Voting Today in A Vermont Village After Teaching

As much as I love my students, I scolded them soundly today. I don’t know why I was so shocked when over half said they weren’t voting in the primary, and some weren’t intending to vote in the general election either. They couldn’t understand my dismay. They didn’t see the big deal–their feeling of disconnection from the political process was stunning. Perhaps because I have recently pushed myself out of my higher ed torpor to take a stand about how I intend to participate in a more inclusive, cross-cultural, community-intensive educational process, I am taking pretty hard their rejection of any stand about their country’s future.

It’s unimaginable to me to be 18, 19 or 20 and NOT vote. It was what turning 18 was all about! Even when I have been unhappy with the choices, I have worked hard to participate in campaigns, conversations, and always always always to vote. I’ve written in candidates from time to time when the choices were too grim to consider, but I’ve been there in the booth, pencil in hand.

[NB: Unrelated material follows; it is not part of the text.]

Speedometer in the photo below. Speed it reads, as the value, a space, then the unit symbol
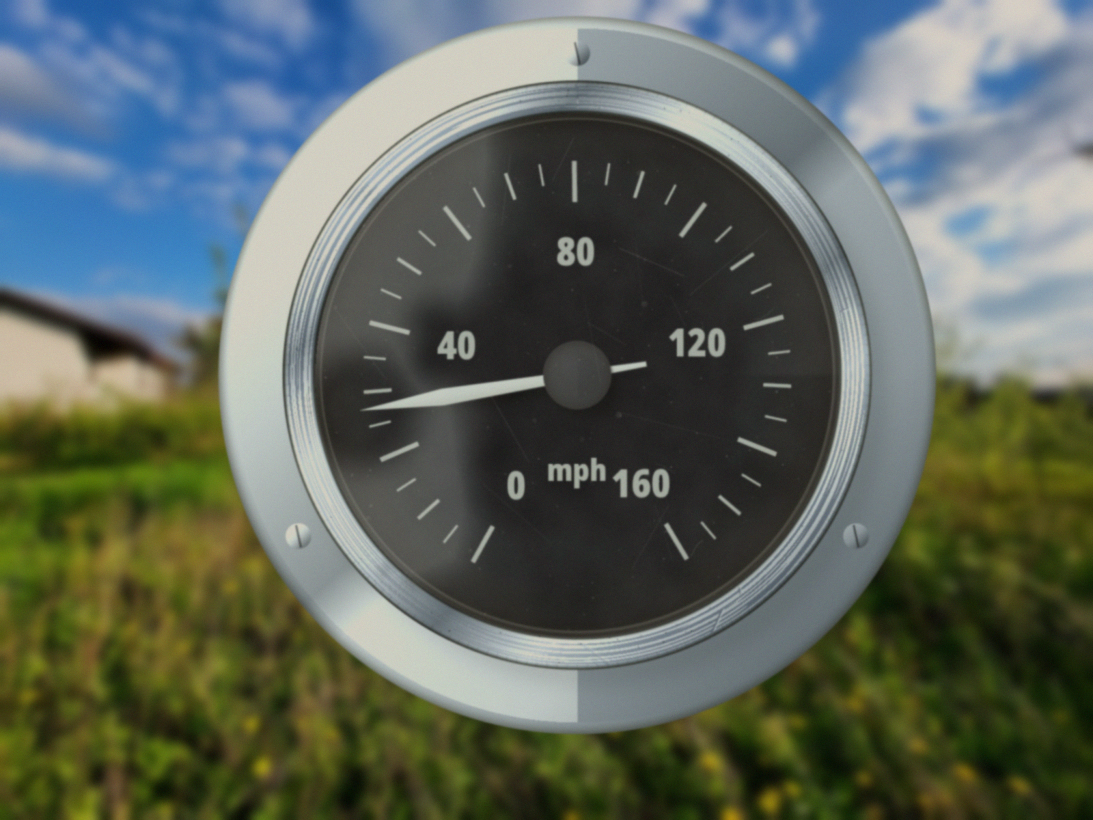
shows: 27.5 mph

I urged my students at least–if they couldn’t bring themselves to vote for a presidential candidate, if they really could see no difference between the lot of them–to make sure they voted for local, state and national legislators as well as all those school board members trying to make a difference. And to think about running for office themselves if they didn’t like the state of things.

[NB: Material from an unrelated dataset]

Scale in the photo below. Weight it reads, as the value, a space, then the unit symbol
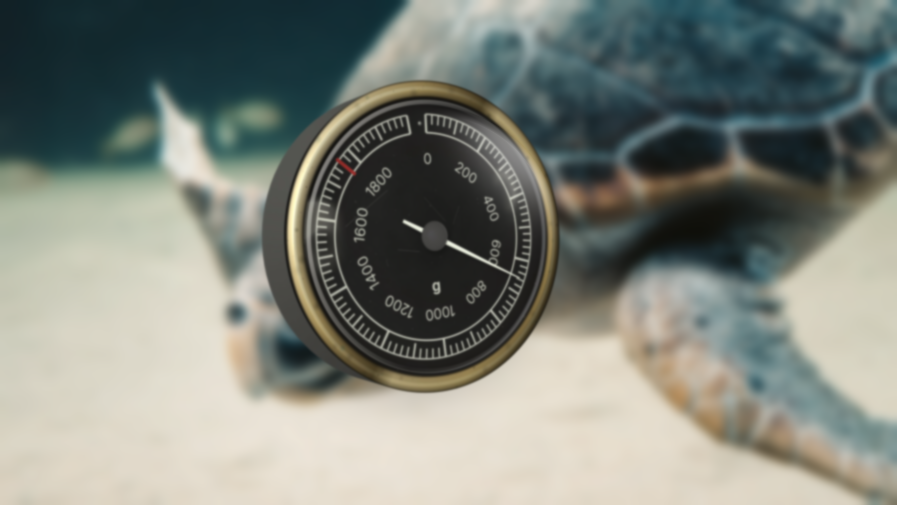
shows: 660 g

As I drove through town past the stream of Obama and Clinton campaign signs listing in rapidly melting snowbanks, I thought some more about my students’ response. What would get them to get excited about participating in their democracy, these students at a school of considerable influence and privilege? By the time I finally arrived at our town clerk’s office at around 4:00, I had missed the famous pie sale—probably a good thing– but overheard the town clerk say that over 300 of our 630 registered voters had preceded me into our small booths. I thought of my students, too, in that moment as my eye fell on my daughter’s name on the Voter List along with the check and note, Absentee Ballot, next to it.

In the wee booth I saved the democratic primary ballot for last, moving through the green, blue and yellow local ballots first–the names of those running representing people I know, my neighbors and friends. Those votes were easy to make. Then I turned to the final sheet. The names, “Hillary Clinton” and “Barak Obama,” on the white ballot hit me in a way that even all the talk, the reading, the campaigning had not–these two names signify such a shift, such a promise: that a woman–a woman!– could be a serious contender for the White House, finally; that a black man with a name that conjures up visions of an open, multicultural society could be surging to the head of the pack–well, I was just about overwhelmed right in that tiny booth behind the red-white-and-blue curtain. And I voted. With relish.

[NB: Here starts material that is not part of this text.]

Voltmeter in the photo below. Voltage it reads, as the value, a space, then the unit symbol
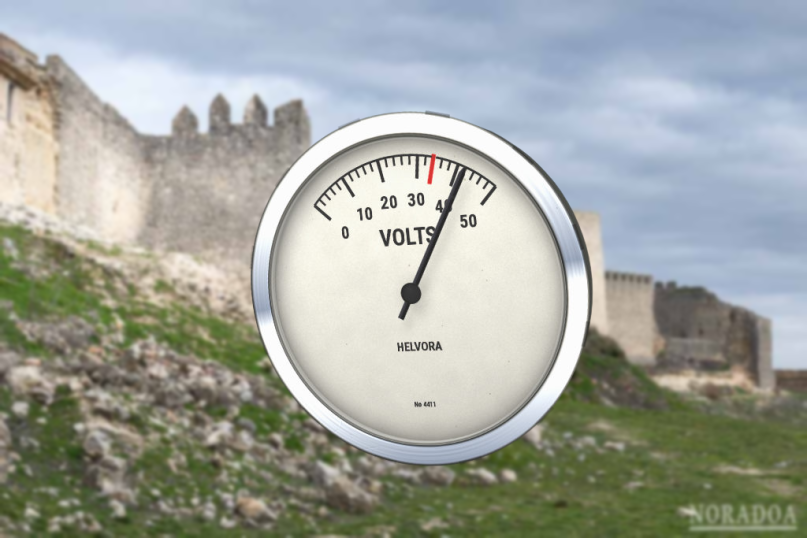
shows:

Thursday I’ll go into class and talk again about voting–I’ll show them my little “I voted” sticker, and tease them a bit. Then we’ll explore ways that the deep, compelling creativity they are unveiling in this course can push them beyond our walls and into the community, and even how it can can help them envision participating in the political processes of their times. Just imagine what kinds of names might be on ballot by the time they’re my age–I’d like to know that they had a hand in it.